§ DATA EXTRACT:
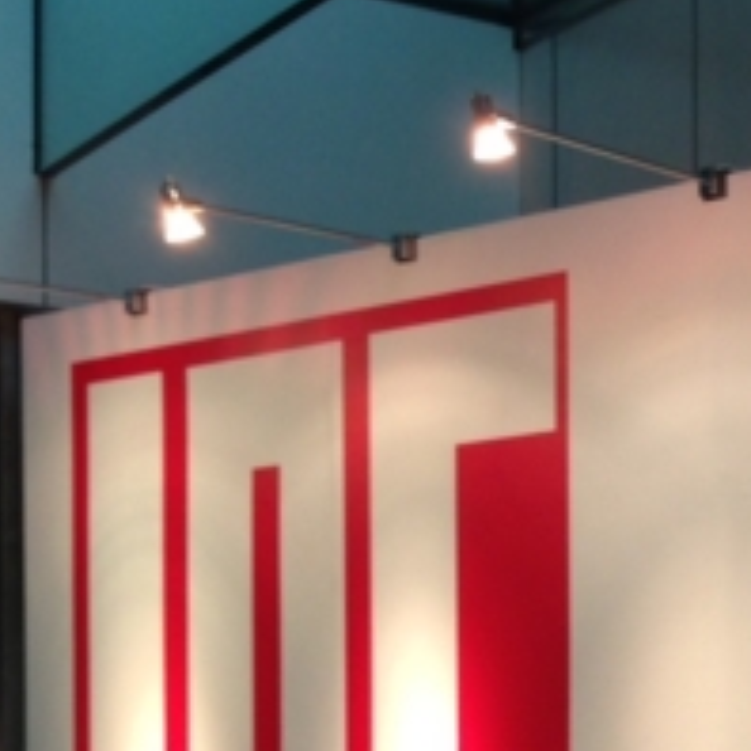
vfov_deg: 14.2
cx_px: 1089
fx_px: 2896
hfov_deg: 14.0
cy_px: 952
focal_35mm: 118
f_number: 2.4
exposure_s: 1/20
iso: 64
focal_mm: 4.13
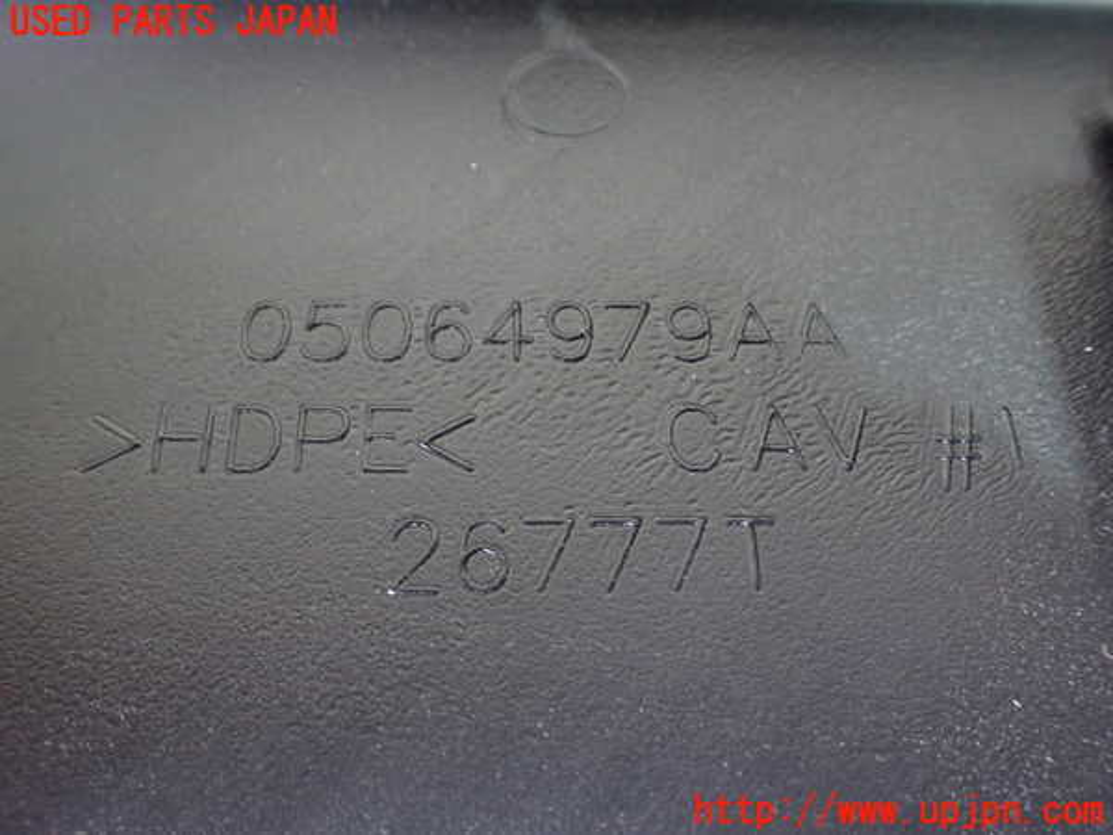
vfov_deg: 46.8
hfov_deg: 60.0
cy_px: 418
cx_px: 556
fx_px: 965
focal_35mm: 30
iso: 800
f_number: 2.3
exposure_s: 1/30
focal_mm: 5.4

§ WRITTEN TASK: Only an exact reproduction of the lines from the one with "vfov_deg: 46.8" to the end of the listing is expected.

§ ANSWER SECTION:
vfov_deg: 46.8
hfov_deg: 60.0
cy_px: 418
cx_px: 556
fx_px: 965
focal_35mm: 30
iso: 800
f_number: 2.3
exposure_s: 1/30
focal_mm: 5.4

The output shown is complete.